**What you have to do:** Update the listing by replacing "street-level photo" with "street-view image", leaving everything else unchanged. Omit the picture from your version.

————————

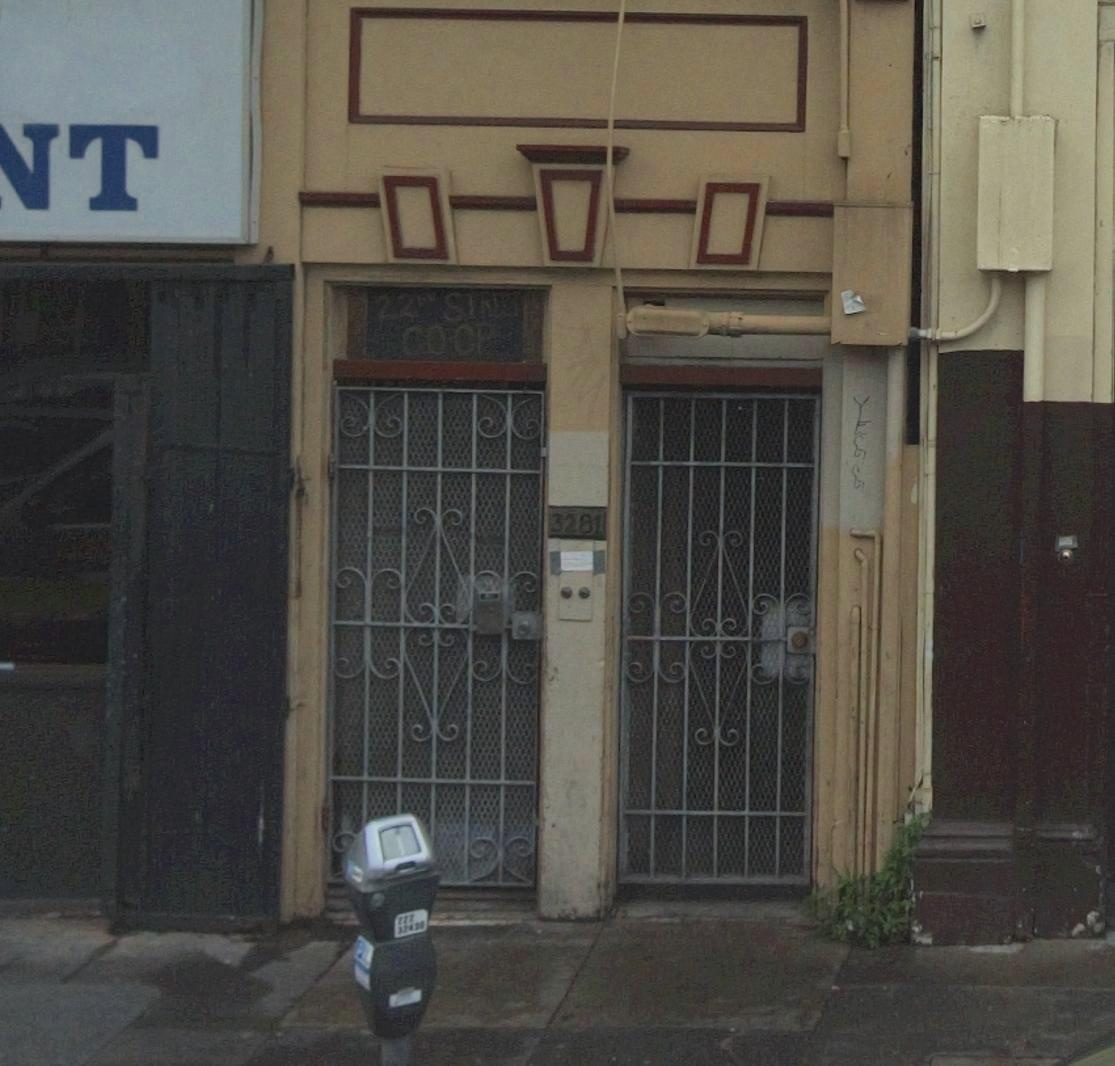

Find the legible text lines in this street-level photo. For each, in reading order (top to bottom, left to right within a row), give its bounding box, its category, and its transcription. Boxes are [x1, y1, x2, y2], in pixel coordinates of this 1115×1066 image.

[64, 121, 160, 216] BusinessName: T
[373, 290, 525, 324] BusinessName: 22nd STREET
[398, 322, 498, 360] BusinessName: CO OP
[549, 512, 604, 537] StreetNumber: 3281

————————

**Finished task:**
Find the legible text lines in this street-view image. For each, in reading order (top to bottom, left to right within a row), give its bounding box, its category, and its transcription. Boxes are [x1, y1, x2, y2], in pixel coordinates of this 1115×1066 image.

[64, 121, 160, 216] BusinessName: T
[373, 290, 525, 324] BusinessName: 22nd STREET
[398, 322, 498, 360] BusinessName: CO OP
[549, 512, 604, 537] StreetNumber: 3281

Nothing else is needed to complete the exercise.